Thursday, July 11, 2024

BEQ tk (Darby) 

 


Fireball tk (Jenni) 

 


LAT 3:52 (Gareth) 

 


NYT 7:55 (ZDL) 

 


Universal tk (Sophia) 

 


USA Today 23:13 (Emily) 

 


WSJ 6:51 (Jim) 

 


Mat Shelden’s New York Times crossword — Zachary David Levy’s write-up

Difficulty: Easy (7m55s)

Mat Shelden’s New York Times crossword, 7/11/24, 0711

Today’s theme: when you come to a BUMP IN THE ROAD, take it (Minor setback … or a hint to entering 16-, 24-, 44- and 52-Across)

  • THE IRO(N L)ADY
  • RO(PE) A DOPE
  • PETRO(GR)AD
  • TRO(UB)ADOURS

Always tricky centering a 13x as your revealer, which necessitates using those Tetris-Ls to frame the middle. Apropos of the greatest-selling video game of all time, we also get SLAVS and PETROGRAD (currently known as St. PEETAsburg) and making a right ON RED.  ([Yakov Smirnoff voice] In Soviet Russia, everything you do is ON RED [/Yakov Smirnoff voice]).  

Cracking: (Q: “Why don’t scientists trust ATOMS?” A: “Because they make up everything!”)

SlackingRISHI Sunak, way to make people miss Liz Truss, get Starmered

Sidetracking: Okay, I hear you, more Yakov Smirnoff, you got it!

Mike Shenk’s Wall Street Journal crossword, “Course Prep”—Jim’s review

The Ts in the Across entries that have Ts actually belong to the entry one row below. Both the T-added and the T-less entries are still valid but unclued crossword entries. The revealer is TEE UP (49d, [Prepare to drive, and a hint to making sense of six pairs of Across answers]).

**REQUEST A**
Duplicate the passage of the crossword blog post starting at "Always tricky centering" and ending at "you got it!".
This crossword blog post and the entries after it come from separate sources.

**DATA PROVIDED**
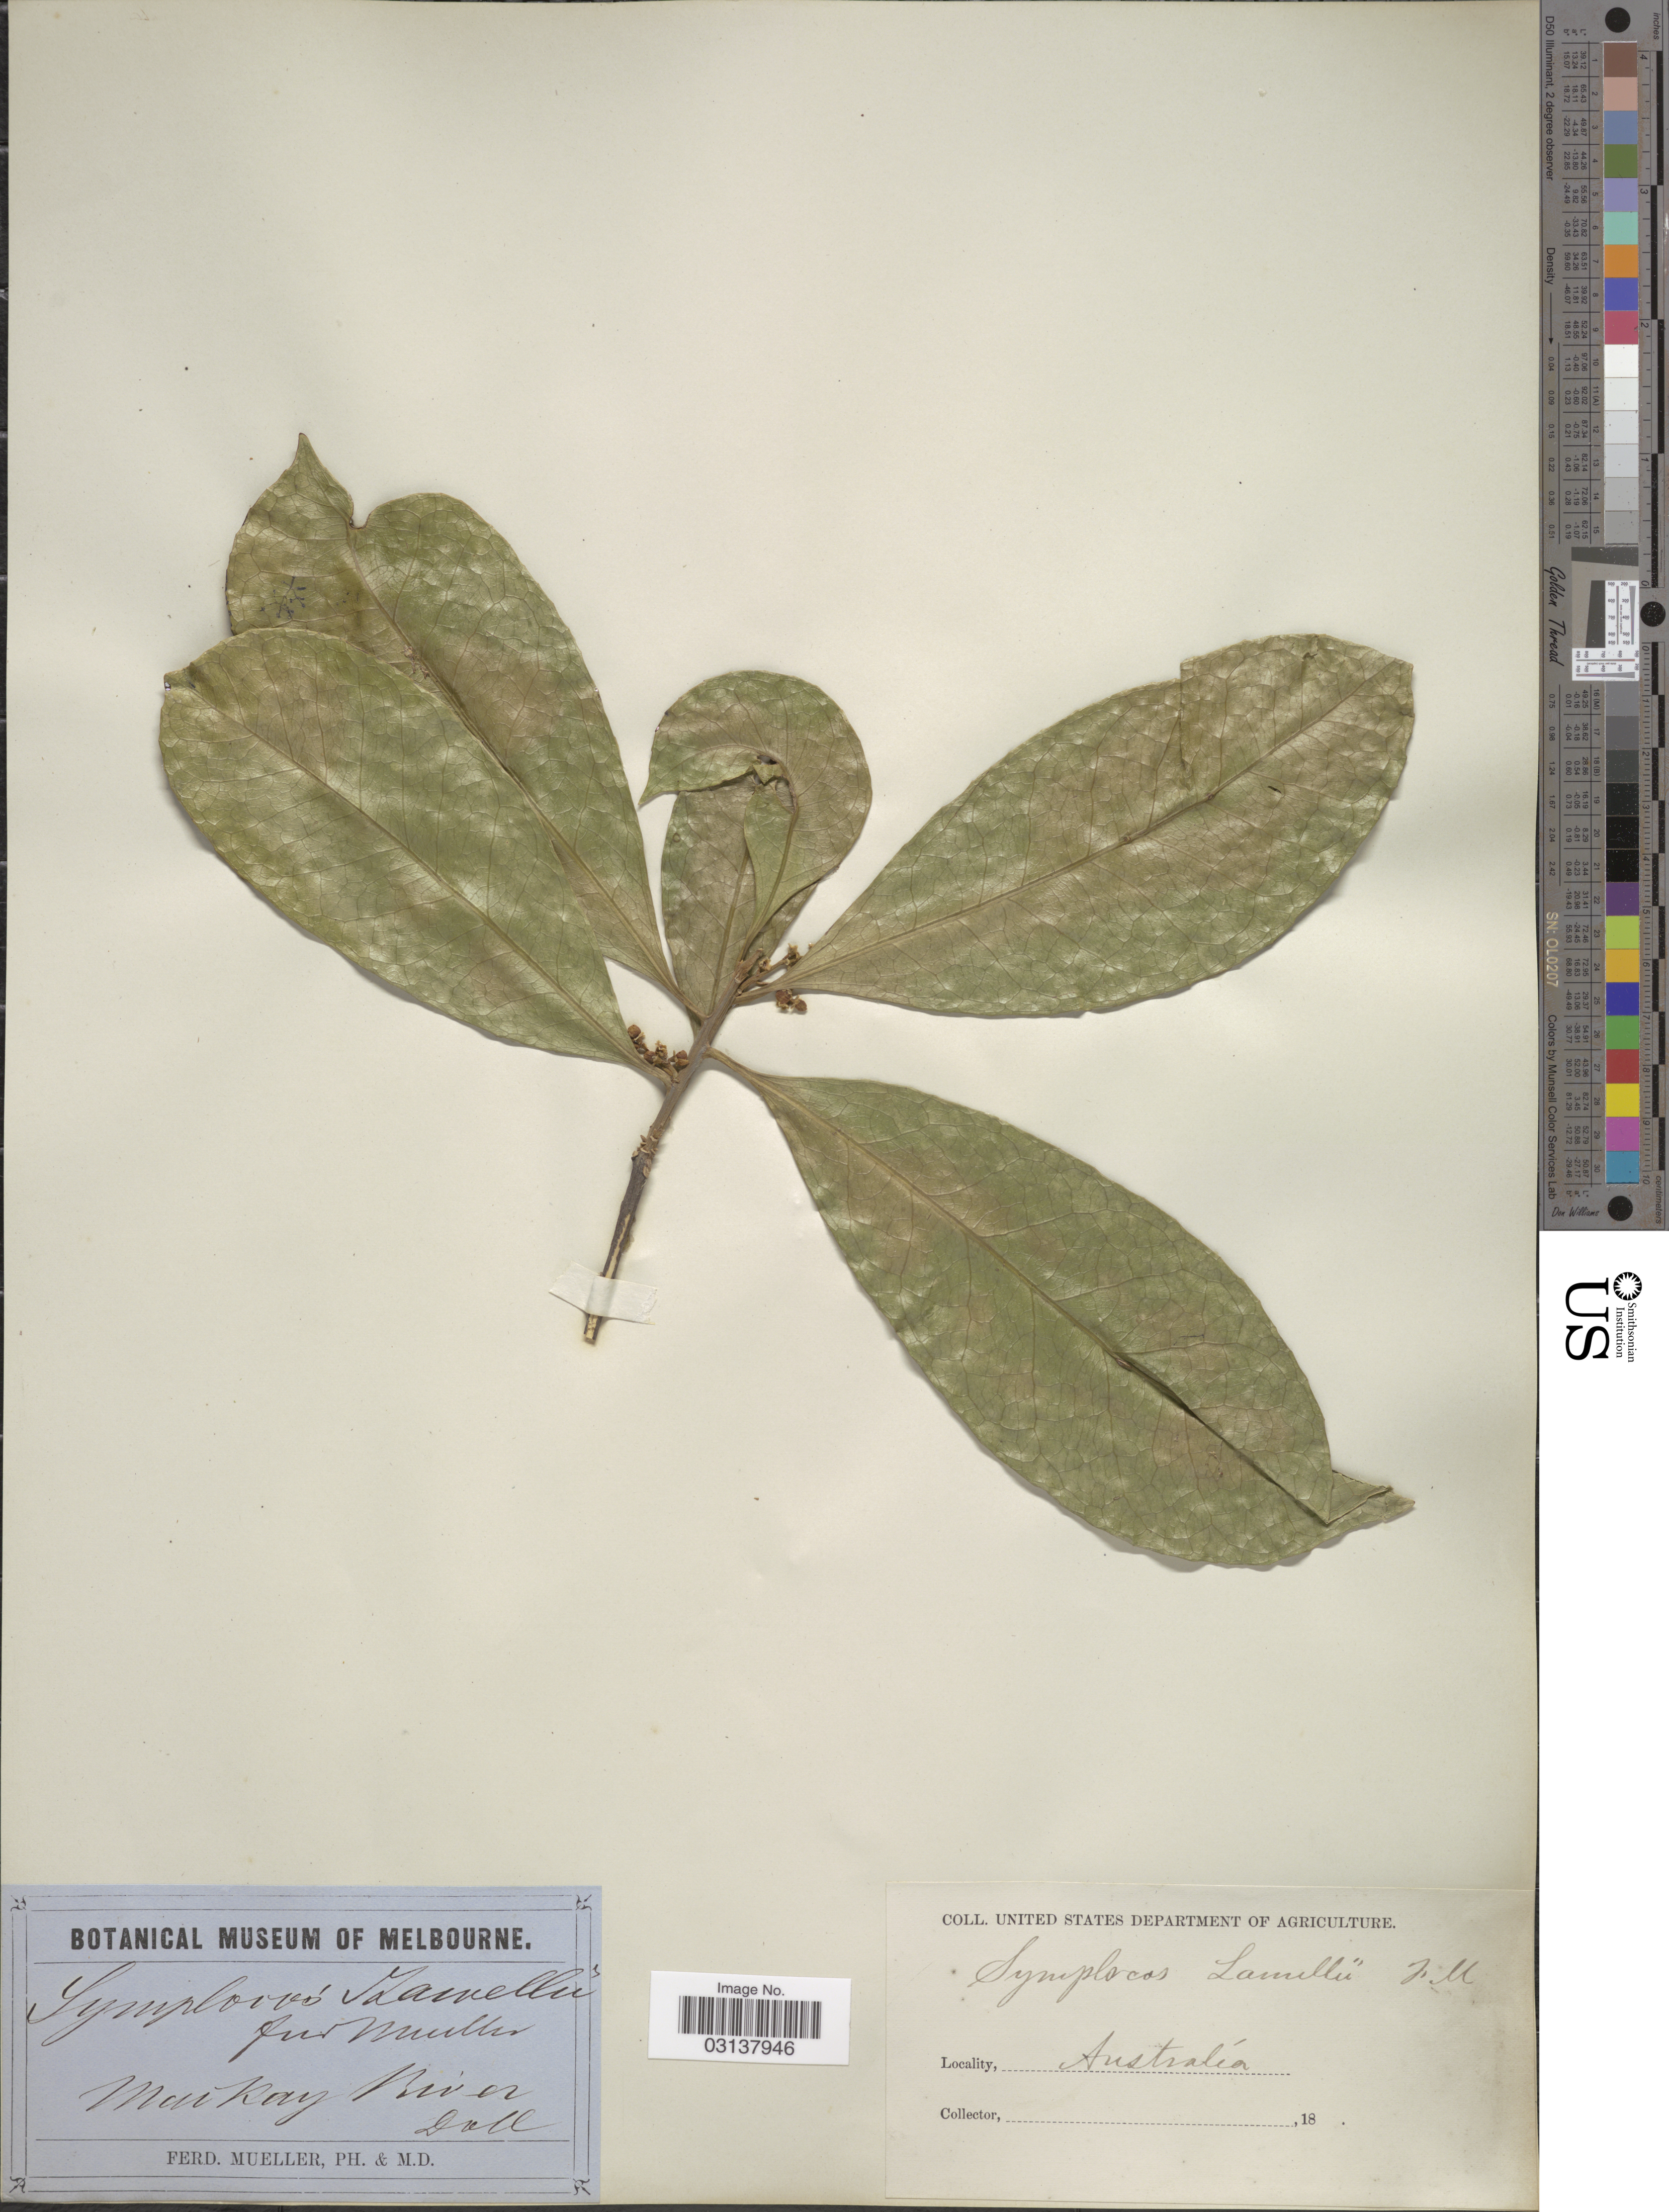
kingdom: Plantae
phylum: Tracheophyta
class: Magnoliopsida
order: Ericales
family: Symplocaceae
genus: Symplocos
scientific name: Symplocos thwaitesii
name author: F. Muell.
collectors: -. Dall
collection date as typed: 18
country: Australia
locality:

**REQUEST B**
Set down, word for word, the lines of the entries starting at the line that contains "class: Magnoliopsida" and ending at the last line of the entries, with both ends included.

**FULL SOLUTION A**
Always tricky centering a 13x as your revealer, which necessitates using those Tetris-Ls to frame the middle. Apropos of the greatest-selling video game of all time, we also get SLAVS and PETROGRAD (currently known as St. PEETAsburg) and making a right ON RED.  ([Yakov Smirnoff voice] In Soviet Russia, everything you do is ON RED [/Yakov Smirnoff voice]).  

Cracking: (Q: “Why don’t scientists trust ATOMS?” A: “Because they make up everything!”)

SlackingRISHI Sunak, way to make people miss Liz Truss, get Starmered

Sidetracking: Okay, I hear you, more Yakov Smirnoff, you got it!

**FULL SOLUTION B**
class: Magnoliopsida
order: Ericales
family: Symplocaceae
genus: Symplocos
scientific name: Symplocos thwaitesii
name author: F. Muell.
collectors: -. Dall
collection date as typed: 18
country: Australia
locality:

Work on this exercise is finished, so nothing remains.